Dear Workshop Community,
Our next meeting will be *Wednesday November 20*, where Lucas Janson will
present research on* "*Recent Advances in Model-X Knockoffs*"*
*Abstract*: Two years ago in this workshop I presented my work on model-X
knockoffs, a method for high-dimensional variable selection that provides
exact (finite-sample) control of false discoveries and high power as a
result of its flexibility to leverage any and all domain knowledge and
tools from machine learning to search for signal. In this talk, I will
discuss two recent works that significantly advance the usability and
generality of model-X knockoffs. First, I will show how the original
assumptions of model-X knockoffs, that the multivariate distribution of the
covariates be known exactly, can be significantly relaxed to the assumption
that only a *model* for the covariates be known, and that model can have as
many free parameters as the *product* of the sample size and dimension. No
loss in the guarantees of knockoffs is incurred by this relaxation of the
assumptions. Second, I will show how to efficiently and exactly sample
knockoffs for *any *distribution on the covariates, even if the
distribution is only known up to a normalization constant. This
dramatically expands the set of covariate distribution for which we can
apply knockoffs. This is joint work with a number of collaborators, listed
below in the full references for the two works:
*D. Huang and L. Janson. Relaxing the Assumptions of Knockoffs by
Conditioning. Annals of Statistics (to appear), 2019.*
*S. Bates, E. Candès, L. Janson, and W. Wang. Metropolized Knockoff
Sampling. 2019.*
*Where:* CGIS Knafel Building, Room K354 (see this link
<https://map.harvard.edu/?bld=04471&level=9> for directions).
*When: *Wednesday, November 20 at 12 noon - 1:30 pm.
All are welcome! Lunch will be provided.
Best,
Georgie
Dear Workshop Community,
Our next meeting will be *Wednesday November 13*, where Professor Xiao-Li
Meng will present research on* "2020 Election and Privacy Protected Census:
Data Quantity vs.

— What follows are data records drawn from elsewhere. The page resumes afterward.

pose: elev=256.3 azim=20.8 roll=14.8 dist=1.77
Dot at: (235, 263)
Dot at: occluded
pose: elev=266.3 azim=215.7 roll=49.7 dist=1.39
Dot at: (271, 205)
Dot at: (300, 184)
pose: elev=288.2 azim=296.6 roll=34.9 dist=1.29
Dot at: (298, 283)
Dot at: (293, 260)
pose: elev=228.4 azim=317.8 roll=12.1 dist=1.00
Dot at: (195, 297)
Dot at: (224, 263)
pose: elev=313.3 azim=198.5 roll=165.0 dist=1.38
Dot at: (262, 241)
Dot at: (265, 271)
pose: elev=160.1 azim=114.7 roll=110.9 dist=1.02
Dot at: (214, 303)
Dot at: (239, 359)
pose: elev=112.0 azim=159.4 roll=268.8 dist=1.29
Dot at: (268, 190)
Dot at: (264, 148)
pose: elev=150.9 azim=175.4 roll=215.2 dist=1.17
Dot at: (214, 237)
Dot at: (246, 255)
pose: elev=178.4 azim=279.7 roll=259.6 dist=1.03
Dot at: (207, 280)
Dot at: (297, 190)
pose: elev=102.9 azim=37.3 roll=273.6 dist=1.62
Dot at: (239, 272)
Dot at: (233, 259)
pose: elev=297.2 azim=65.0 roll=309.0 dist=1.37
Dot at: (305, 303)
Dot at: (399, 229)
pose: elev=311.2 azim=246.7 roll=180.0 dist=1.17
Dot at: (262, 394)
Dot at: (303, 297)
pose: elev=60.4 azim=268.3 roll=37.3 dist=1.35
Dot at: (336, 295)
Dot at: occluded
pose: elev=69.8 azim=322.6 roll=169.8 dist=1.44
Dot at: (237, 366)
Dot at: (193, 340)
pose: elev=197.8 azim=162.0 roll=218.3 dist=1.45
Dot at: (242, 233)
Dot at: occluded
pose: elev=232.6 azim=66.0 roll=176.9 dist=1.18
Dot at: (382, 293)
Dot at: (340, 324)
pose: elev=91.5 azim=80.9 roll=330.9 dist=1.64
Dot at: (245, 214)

Quality & Privacy vs. Utility"*
*Abstract:* The year 2020 will be a busy one for statisticians and more
generally for data scientists; predictions about the 2020 US election are
already underway. Will the lessons from the 2016 US election be learned, or
will the prediction failure be repeated? How do we measure the quality of
the data we rely upon for predictions? How small are our big data when we
take their quality into account? The US Census Bureau has announced that
the data from the 2020 Census will be released under differential privacy
protection, which – in layperson’s terms – means adding some noise to the
data in order to prevent re-identification of individuals and other
privacy-related threats. Few would argue against protecting data privacy,
but what trade-offs would be acceptable between data privacy and data
utility? How much information do we lose by making data differentially
private? How should we analyze differential privacy protected data? This
talk invites the audience on a journey of deep statistical thinking
prompted by these questions, regardless of whether or not they have any
interest in the US politics and census.
*Where:* CGIS Knafel Building, Room K354 (see this link
<https://map.harvard.edu/?bld=04471&level=9> for directions).
*When: *Wednesday, November 13 at 12 noon - 1:30 pm.
All are welcome! Lunch will be provided.
Best,
Georgie
*Many of you will be interested in the second issue of the Harvard Data
Science Review, which Professor Meng helped launch. You can find it
here: https://hdsr.mitpress.mit.edu <https://hdsr.mitpress.mit.edu>.*
Dear Workshop Community,
Our next meeting will be *Wednesday November 6*, where Nicole Pashley will
present research on* "Causal Inference for Multiple Non-Randomized
Treatment Using Fractional Factorial Designs"*
*Abstract:* We explore a framework for addressing causal questions in an
observational setting with multiple treatments. This setting involves
attempting to approximate an experiment from observational data. With
multiple treatments, this experiment would be a factorial design. However,
certain treatment combinations may be so rare that, for some combinations,
we have no measured outcomes in the observed data. We propose to
conceptualize a hypothetical fractional factorial experiment instead of a
full factorial experiment and lay out a framework for analysis in this
setting. We also connect our design-based methods to standard regression
methods. We illustrate the method and the challenges of this type of data
through application.
*Where:* CGIS Knafel Building, Room K354 (see this link
<https://map.harvard.edu/?bld=04471&level=9> for directions).
*When: *Wednesday, November 6 at 12 noon - 1:30 pm.
All are welcome. Lunch will be provided.
Best,
Georgie